Managers and key employees who acquire shares in the business they work for can do so in a variety of different ways. At Wright Hassall we provide specialist advice on the most appropriate form of share incentives for companies with the aim of helping our clients to maximise the value derived from them.

Some of the ways in which the incentives may be structured are outlined below.

Enterprise Management Incentives (“EMI”)

Commercially flexible options (rights to acquire shares in the future) with a streamlined grant process. EMI options offer potentially significant tax breaks for qualifying companies and employees.

Share acquisition plans

Shares are acquired by employees which may be subject to commercial performance targets (to aid in motivation) and leaver provisions (to assist with retention).  Useful generally where the market value of the shares is low.

Deferred share plans

Up-front share acquisitions but without triggering an immediate cost to employees.  Deferred Share Plans offer tax savings to employees and employers but there are additional legal and tax issues to consider.  Useful where EMI isn’t available and particularly relevant where reducing employee tax costs is vital to the incentive.

Growth share plans

Employee shares are acquired with restricted economic entitlements but with the potential for employees to share in the eventual growth in value of the business.  Growth shares provide tax and funding cost benefits to employees and tax savings to the employer.  Such shares may offer significant savings where the current market value of shares is already substantial. 

Joint share plans

Shares are jointly held by employees and an employee trust on the basis that the employees are entitled to a share in the future growth in value of the company (possibly in excess of a target hurdle).  Joint shares provide tax and funding cost benefits to employees, together with employer tax savings.

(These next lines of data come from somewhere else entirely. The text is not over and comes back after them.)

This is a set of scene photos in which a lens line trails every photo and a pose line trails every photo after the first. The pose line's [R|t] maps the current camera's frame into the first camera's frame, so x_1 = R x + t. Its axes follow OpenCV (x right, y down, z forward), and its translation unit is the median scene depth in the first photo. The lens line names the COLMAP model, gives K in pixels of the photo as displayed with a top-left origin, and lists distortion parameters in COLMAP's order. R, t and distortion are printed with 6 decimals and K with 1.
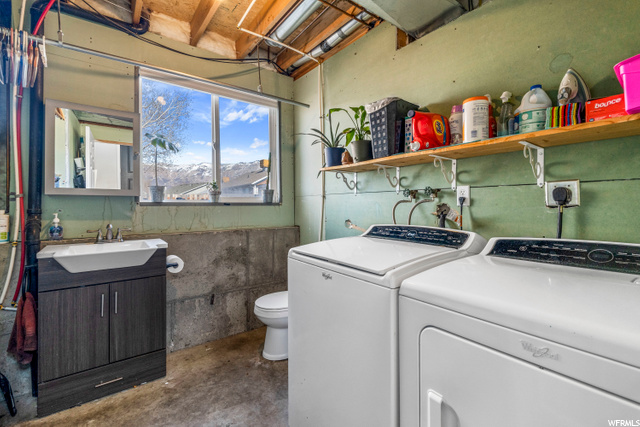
lens RADIAL K [[273.1, 0, 315.2], [0, 273.1, 211.1], [0, 0, 1]] dist [0.002373, 0.000254]
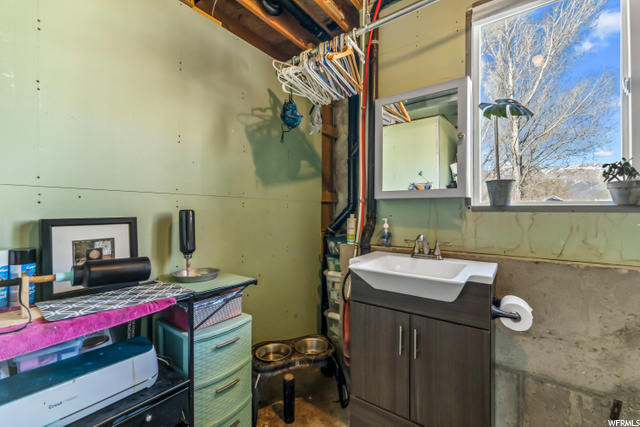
lens RADIAL K [[273.1, 0, 315.2], [0, 273.1, 211.1], [0, 0, 1]] dist [0.002373, 0.000254]
pose [[0.295308, 0.005822, -0.955384, -0.097042], [-0.023496, 0.999723, -0.001170, -0.009966], [0.955113, 0.022793, 0.295363, 0.436397]]
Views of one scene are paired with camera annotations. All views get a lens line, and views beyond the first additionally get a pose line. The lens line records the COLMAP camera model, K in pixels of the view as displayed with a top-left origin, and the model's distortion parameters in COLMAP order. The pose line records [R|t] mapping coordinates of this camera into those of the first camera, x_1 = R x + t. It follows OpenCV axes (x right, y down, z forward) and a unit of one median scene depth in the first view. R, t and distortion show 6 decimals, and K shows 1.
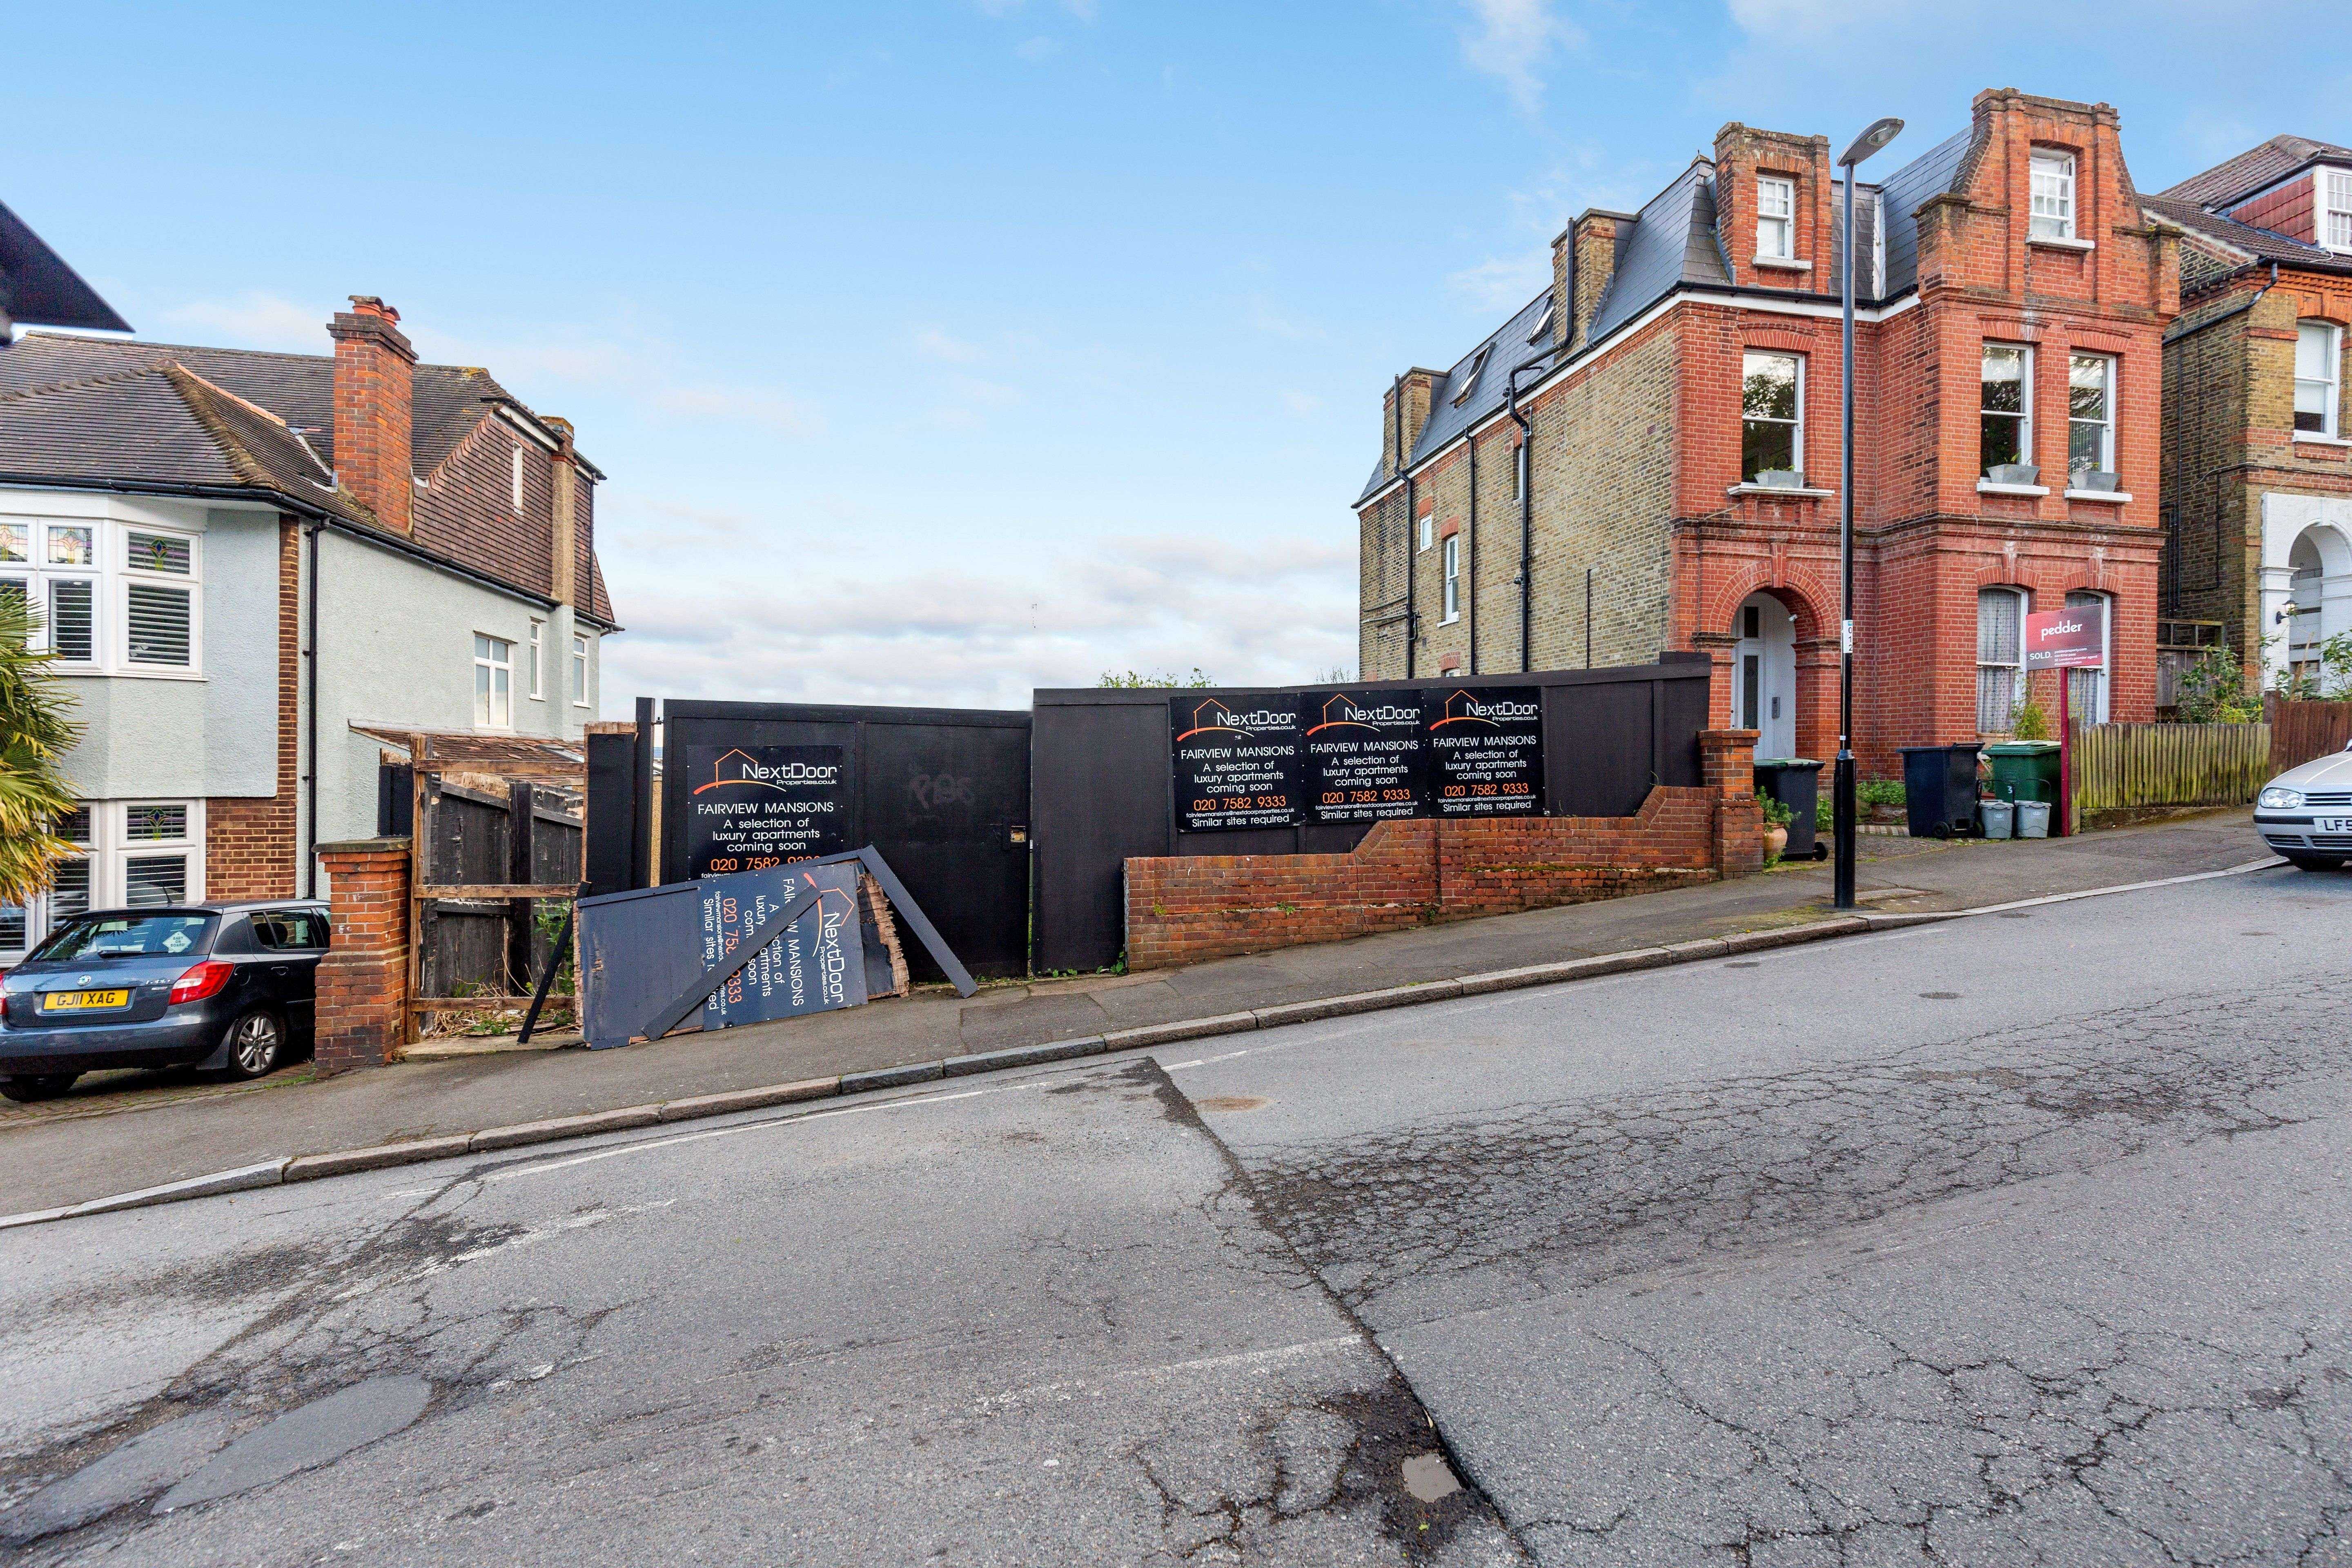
lens RADIAL K [[1089.6, 0, 1183.0], [0, 1089.6, 769.6], [0, 0, 1]] dist [0.007695, 0.000080]
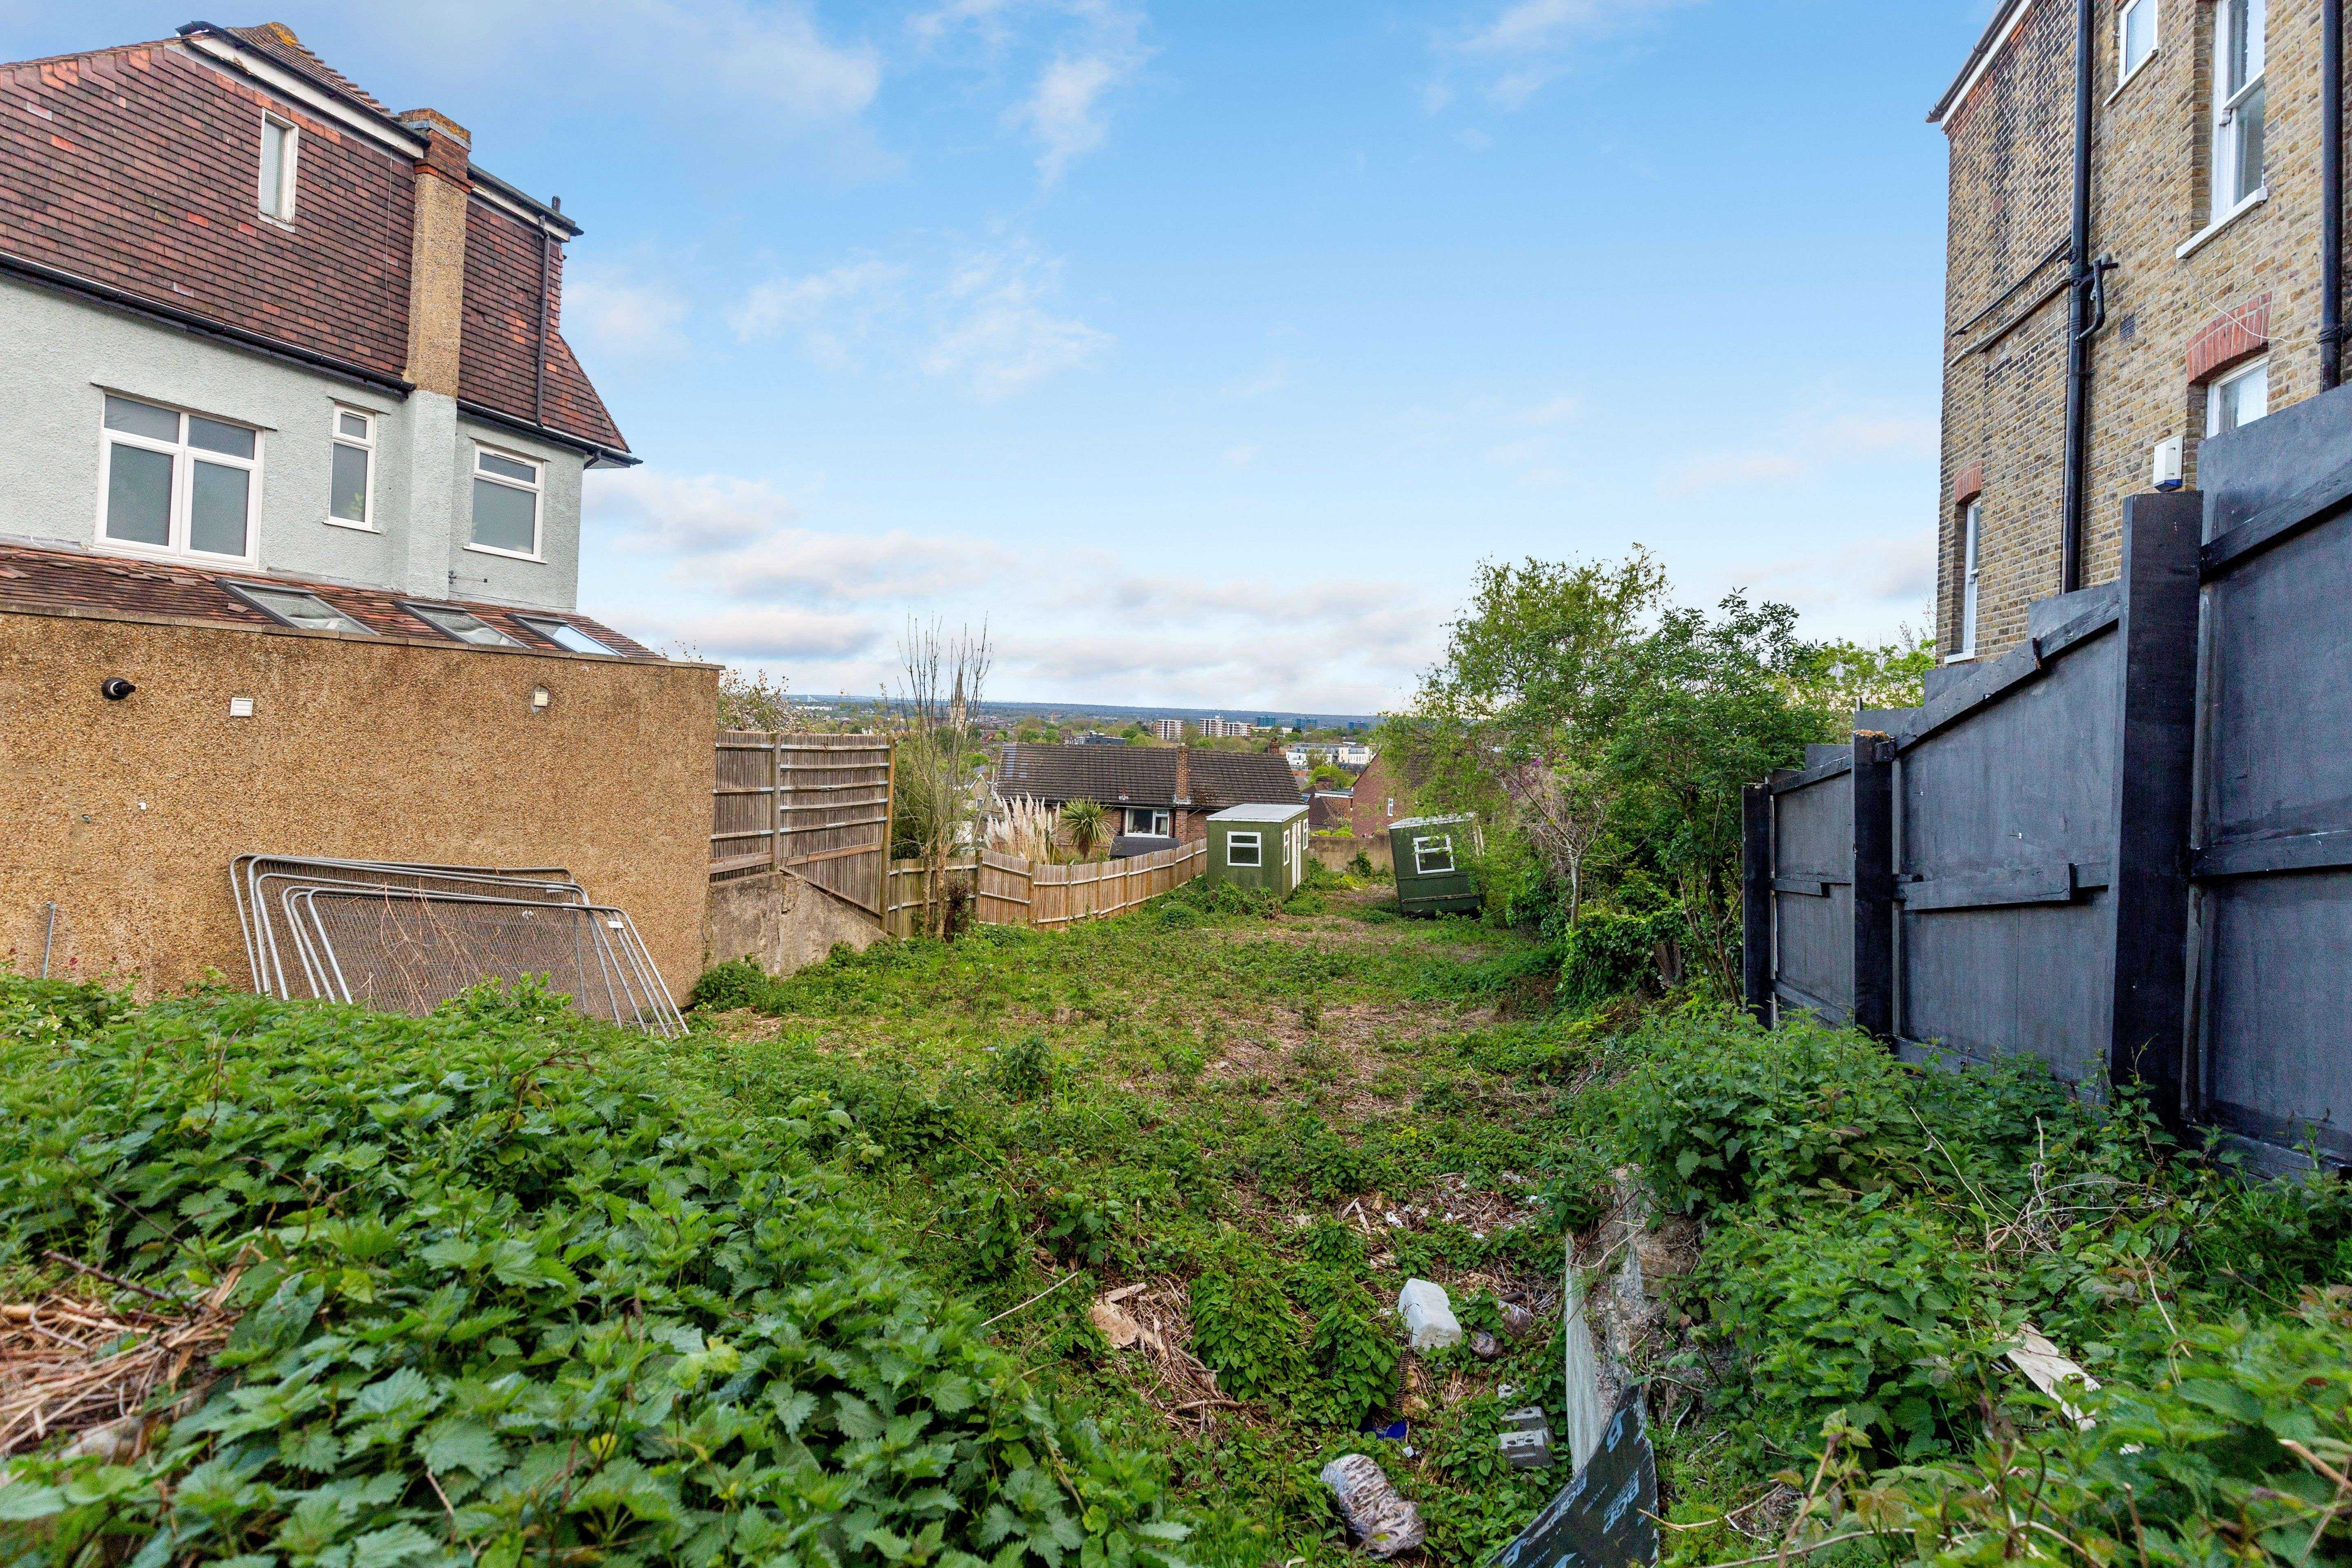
lens RADIAL K [[1089.6, 0, 1190.2], [0, 1089.6, 696.5], [0, 0, 1]] dist [0.007695, 0.000080]
pose [[0.875819, 0.018245, -0.482294, 0.131182], [-0.038647, 0.998728, -0.032400, 0.029560], [0.481090, 0.047016, 0.875410, 0.556507]]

Company share option plans

Tax efficient HMRC approved options but with relatively limited flexibility and valuation caps.  Useful where options are preferred to shares and where EMI is not available. May be making something of a comeback as a result of the recent changes to the capital gains tax rules.

Unapproved options

Flexible but relatively tax inefficient options which can be used as a top-up to other arrangements or as a stand-alone incentive.

Phantom option plans

Cash based incentives with the value of the payouts calculated by reference to increased share values.  Phantom options are flexible and help to avoid share dilution but are relatively tax inefficient.